Chronic PTSD is different in that a child begins to have distorted thoughts in order to survive a situation, such as living in abject poverty, homelessness, ongoing abuse, or living with a family member who has an addiction. Any of these can bring about distorted thinking, which in the moment can be a coping strategy, but when they transition into a healthy life circumstance these thinking errors can be so engrained that it takes a long time to recover.

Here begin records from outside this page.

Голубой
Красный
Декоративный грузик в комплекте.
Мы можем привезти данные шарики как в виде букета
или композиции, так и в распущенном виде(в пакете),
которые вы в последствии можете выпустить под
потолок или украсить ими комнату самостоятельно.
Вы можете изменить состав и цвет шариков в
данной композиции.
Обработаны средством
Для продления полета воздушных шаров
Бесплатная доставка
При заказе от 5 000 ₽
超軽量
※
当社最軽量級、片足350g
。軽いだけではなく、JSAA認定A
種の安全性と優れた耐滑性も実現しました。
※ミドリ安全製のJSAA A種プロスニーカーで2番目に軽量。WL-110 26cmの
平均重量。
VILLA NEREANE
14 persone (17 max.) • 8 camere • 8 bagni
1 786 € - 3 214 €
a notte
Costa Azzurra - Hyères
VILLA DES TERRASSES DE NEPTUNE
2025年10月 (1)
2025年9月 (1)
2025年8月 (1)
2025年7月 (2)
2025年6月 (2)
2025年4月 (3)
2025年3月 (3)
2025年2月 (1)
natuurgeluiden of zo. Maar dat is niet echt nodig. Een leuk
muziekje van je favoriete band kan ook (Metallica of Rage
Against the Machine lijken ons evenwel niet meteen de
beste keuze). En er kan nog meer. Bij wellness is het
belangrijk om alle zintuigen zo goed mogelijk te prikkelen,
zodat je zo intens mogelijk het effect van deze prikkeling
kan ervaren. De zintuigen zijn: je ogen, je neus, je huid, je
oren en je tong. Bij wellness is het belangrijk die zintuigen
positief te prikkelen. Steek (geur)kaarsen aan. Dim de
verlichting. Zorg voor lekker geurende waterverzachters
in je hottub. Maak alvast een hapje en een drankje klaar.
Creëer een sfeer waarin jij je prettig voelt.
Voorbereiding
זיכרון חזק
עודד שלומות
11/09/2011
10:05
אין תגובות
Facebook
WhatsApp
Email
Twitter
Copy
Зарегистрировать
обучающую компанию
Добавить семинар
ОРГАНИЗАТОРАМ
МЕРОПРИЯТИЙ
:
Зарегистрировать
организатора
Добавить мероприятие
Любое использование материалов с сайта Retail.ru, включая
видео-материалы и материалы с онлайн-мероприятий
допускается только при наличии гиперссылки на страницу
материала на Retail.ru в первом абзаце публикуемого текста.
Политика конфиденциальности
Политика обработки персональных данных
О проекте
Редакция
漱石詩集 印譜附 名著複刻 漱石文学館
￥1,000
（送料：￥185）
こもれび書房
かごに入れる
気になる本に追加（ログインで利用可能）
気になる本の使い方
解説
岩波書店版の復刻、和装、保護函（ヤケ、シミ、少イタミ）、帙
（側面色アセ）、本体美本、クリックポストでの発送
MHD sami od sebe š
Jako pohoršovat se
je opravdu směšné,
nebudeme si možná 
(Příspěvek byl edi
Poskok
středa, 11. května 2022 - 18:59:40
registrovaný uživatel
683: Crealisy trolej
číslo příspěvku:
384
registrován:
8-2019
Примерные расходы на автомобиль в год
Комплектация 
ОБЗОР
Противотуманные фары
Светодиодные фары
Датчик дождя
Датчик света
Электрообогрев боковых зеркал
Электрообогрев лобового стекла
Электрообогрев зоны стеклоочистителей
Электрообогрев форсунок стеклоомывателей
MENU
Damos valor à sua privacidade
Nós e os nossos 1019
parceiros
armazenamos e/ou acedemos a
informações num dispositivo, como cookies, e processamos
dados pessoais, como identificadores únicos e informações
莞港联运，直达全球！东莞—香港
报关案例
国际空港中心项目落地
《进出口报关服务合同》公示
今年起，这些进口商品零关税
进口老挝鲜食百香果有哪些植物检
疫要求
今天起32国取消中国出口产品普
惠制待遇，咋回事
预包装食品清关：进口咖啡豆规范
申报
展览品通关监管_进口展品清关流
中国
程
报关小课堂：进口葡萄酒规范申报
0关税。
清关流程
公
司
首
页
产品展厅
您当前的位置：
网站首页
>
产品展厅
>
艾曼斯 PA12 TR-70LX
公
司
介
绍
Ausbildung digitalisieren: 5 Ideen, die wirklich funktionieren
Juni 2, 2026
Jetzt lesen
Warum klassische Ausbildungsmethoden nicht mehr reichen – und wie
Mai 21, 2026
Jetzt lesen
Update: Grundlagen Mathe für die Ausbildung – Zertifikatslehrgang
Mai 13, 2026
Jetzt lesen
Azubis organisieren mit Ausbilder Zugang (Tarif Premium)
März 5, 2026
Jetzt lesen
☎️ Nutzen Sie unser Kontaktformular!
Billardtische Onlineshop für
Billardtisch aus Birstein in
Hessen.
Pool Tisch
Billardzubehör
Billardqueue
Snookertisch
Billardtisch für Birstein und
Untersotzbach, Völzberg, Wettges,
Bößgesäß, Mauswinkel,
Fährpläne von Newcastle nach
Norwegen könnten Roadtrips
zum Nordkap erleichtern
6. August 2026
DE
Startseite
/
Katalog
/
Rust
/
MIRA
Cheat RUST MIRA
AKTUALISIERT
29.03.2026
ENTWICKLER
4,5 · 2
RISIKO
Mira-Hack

According to the CDC, symptoms of PTSD in children may include:
- Reliving the event over and over in thought or in play
- Nightmares and sleep problems
- Becoming very upset when something causes memories of the event
- Lack of positive emotions
- Intense ongoing fear or sadness
- Irritability and angry outbursts
- Constantly looking for possible threats, being easily startled
- Acting helpless, hopeless or withdrawn
- Denying that the event happened or feeling numb
- Avoiding places or people associated with the event
Helping Your Child Cope with Anxiety
If any of these symptoms sound familiar, consider talking with your child about how he or she feels.
- Make a plan together to work through transitions.
- Slip notes of affirmation into the lunchbox of left on the pillow.
- Help your child reframe their anxious thoughts into positive ones.
- Remind your child of any changes coming in the normal routine.
- Compliment any and all progress.
- Talk to your school counselor or your pediatrician as a resource or referral source for support, counseling, or therapy.